Background

The world energy demand is not static and it is forecasted to increase rapidly. Although the world is rapidly moving in the direction of using a mix of energy, it is expected that 53% of the world’s energy needs will be met by oil and gas in 2040 (Ban et.al. 2016). Therefore, we can safely say that oil will be a major player for the energy market for the next 30 years at least. Carbonate reservoirs contribute more than 60% of the world’s petroleum production. Carbonate reservoirs (limestone or dolomite) are heterogeneous and require major skills to understand and develop a detailed reservoir description. Low-permeability carbonate reservoirs have been considered uneconomical to develop because of their low flow rates and longer pay out times. Oil in low-permeability oil reservoirs is classified as unconventional reserves. Unconventional reserve is defined by the oil industry as ‘hard to recover’ oil. The definition ‘hard to recover’ reserve includes reservoirs having low-permeability and/or porosity. The oil recovery by waterflooding technology is not known as an effective method in low-permeability carbonate oil reservoirs. To maximize the wellbore–reservoir contact area in these low-permeability reservoirs, a number of oil companies completed horizontal wells with multiple hydraulic fracturing stages. In spite of above-mentioned technological advances, low-permeability oil reservoirs exhibit a huge variety of geological characteristics that makes the application of a single technique (completion/development) unrealistic and might lead to unfavorable economical and/or technical conditions. Therefore, an innovative exploration/exploitation strategy is required for optimal hydrocarbon recovery from low-permeability oil reservoirs. Consequently, research has been directed to develop new methods to improve oil recovery from this type of reservoirs.

In this work, we have investigated the possibility of using low-salinity, sequential low-salinity waterflooding, fracturing, and combination of sequential low-salinity flooding with hydraulic fracturing to improve oil recovery from low-permeability carbonate reservoirs. The objective is to determine the optimum technique for a selected low-permeability carbonate oil reservoir.

Saved entries
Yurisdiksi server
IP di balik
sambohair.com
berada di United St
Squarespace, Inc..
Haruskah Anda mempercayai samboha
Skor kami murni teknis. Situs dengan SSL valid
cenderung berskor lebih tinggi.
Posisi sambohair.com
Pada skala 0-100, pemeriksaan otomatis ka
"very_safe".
---
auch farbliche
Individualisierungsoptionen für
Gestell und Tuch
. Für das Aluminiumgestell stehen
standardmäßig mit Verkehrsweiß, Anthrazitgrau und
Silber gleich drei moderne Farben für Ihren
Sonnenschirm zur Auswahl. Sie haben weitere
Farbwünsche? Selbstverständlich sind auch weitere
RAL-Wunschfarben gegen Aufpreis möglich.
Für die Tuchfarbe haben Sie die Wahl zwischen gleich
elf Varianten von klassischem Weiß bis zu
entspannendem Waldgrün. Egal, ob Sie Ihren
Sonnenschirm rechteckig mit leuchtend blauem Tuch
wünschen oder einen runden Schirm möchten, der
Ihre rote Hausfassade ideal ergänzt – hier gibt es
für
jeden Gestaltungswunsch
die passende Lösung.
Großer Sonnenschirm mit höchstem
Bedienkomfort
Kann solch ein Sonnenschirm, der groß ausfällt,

**Questions to answer:**
a) List each technique that the background section on low-permeability carbonate reservoirs says was investigated to improve oil recovery.
b) Carry the background section on low-permeability carbonate reservoirs forward from its final sentence about determining the optimum technique.

**Responses by task:**
a)
- Low-salinity waterflooding
- Sequential low-salinity waterflooding
- Fracturing
- A combination of sequential low-salinity flooding with hydraulic fracturing

b)
A substantial amount of research work has been conducted on the possibility of using low-salinity waterflooding in recovering oil from conventional sandstone and carbonate oil reservoirs Al-Quraishi et al. (2015). Al-Harrasi et al. (2012) investigated the performance of low-salinity using carbonate rocks and reported a significant oil recovery up to 16% of original oil in place. Al-Attar et. al. (2013) investigated the effect of divalent ion concentration of the performance of low-salinity waterflooding and they concluded that sulfate concentration plays a major role on flood performance. Bagci et al. (2001) used dilutions of formation brine as injection system and they reported a success story in limestone rocks. Austad et al. (2010) indicated that fine migration is a major player in performance of low-salinity in carbonate oil reservoirs. Yi and Sarma (2012) reported that multi-ionic exchange concept is the mechanism in both sandstone and carbonate keeping in mind that the process in carbonate reservoirs is quite different from that in sandstone reservoirs. Zekri et al. (2011) reported that wettability alteration is the dominant mechanism in both sandstone and carbonate rocks. Alameri et al. (2015) reported that the low-salinity waterflood in low-permeability carbonate rocks yielded incremental oil recovery of up to 9%. Alameri is the only author to our knowledge investigated the possibility of using low-salinity in low-permeability rocks. Comprehensive review on the mechanism of low-salinity flooding was conducted by Sheng (2014). He reported based on the literature review that several mechanism responsible for the success of low-salinity flooding. Although there are no clear consensus on the process mechanism, the majority attributed the improvement of oil recovery to wettability alteration. Other mechanism includes interfacial tension reduction, rock dissolution, ionic exchange, and oil emulsion also reported as possible mechanism. In most of the cases, it seems no single mechanism is responsible for the improvement of oil recovery by low-salinity flooding, but rather a combination of previously mentioned mechanism acting at different degrees.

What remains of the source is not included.